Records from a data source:

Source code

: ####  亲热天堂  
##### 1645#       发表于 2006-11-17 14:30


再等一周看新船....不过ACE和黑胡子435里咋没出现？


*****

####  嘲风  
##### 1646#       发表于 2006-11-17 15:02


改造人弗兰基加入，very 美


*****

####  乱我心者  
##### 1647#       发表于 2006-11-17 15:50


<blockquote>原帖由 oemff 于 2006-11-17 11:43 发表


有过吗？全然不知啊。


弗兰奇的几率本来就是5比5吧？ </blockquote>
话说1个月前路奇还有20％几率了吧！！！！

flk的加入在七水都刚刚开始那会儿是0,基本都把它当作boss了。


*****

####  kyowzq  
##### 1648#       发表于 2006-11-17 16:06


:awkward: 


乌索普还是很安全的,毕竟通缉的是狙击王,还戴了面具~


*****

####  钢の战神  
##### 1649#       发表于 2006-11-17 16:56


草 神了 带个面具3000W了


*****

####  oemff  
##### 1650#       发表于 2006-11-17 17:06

* AIM OF THE TASK *
Return the lines of the entries from the very first one up to and including the line with "话说1个月前路奇还有20％几率了吧！！！！". Copy each line exactly.

* ANSWER SECTION *
Source code

: ####  亲热天堂  
##### 1645#       发表于 2006-11-17 14:30


再等一周看新船....不过ACE和黑胡子435里咋没出现？


*****

####  嘲风  
##### 1646#       发表于 2006-11-17 15:02


改造人弗兰基加入，very 美


*****

####  乱我心者  
##### 1647#       发表于 2006-11-17 15:50


<blockquote>原帖由 oemff 于 2006-11-17 11:43 发表


有过吗？全然不知啊。


弗兰奇的几率本来就是5比5吧？ </blockquote>
话说1个月前路奇还有20％几率了吧！！！！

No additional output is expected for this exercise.